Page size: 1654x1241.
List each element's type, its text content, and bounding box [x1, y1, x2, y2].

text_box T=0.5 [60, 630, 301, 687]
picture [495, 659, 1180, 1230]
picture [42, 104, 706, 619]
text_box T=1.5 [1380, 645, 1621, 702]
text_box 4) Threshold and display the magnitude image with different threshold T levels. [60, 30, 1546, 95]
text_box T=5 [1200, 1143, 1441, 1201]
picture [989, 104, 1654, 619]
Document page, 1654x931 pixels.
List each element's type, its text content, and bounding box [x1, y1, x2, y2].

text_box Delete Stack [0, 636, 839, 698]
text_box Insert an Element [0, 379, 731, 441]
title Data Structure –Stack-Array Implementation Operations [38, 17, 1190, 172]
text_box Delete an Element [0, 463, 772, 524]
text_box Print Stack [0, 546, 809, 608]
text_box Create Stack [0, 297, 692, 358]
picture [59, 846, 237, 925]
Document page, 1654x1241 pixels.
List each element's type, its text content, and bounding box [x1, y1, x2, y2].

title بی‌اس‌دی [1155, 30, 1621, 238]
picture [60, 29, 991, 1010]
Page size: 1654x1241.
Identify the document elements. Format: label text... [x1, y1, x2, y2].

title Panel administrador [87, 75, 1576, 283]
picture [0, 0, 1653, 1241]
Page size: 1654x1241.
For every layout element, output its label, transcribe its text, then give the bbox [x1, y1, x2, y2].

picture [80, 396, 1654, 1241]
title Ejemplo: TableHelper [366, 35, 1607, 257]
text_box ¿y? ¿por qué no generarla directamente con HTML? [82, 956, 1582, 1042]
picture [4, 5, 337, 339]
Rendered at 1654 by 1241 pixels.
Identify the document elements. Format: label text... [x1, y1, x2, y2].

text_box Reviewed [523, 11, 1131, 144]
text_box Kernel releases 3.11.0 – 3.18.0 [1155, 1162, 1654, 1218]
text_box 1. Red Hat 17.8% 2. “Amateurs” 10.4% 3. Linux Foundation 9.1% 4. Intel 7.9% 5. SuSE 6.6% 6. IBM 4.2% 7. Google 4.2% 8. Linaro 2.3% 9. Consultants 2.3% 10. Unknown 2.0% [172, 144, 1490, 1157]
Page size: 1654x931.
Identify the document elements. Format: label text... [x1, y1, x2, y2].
◆ ◆ ◆ ◆ ◆
Copy out the lines from the one containing "Page size: 1654x931." through the end of the lines, word for word.

Page size: 1654x931.
Identify the document elements. Format: label text... [x1, y1, x2, y2].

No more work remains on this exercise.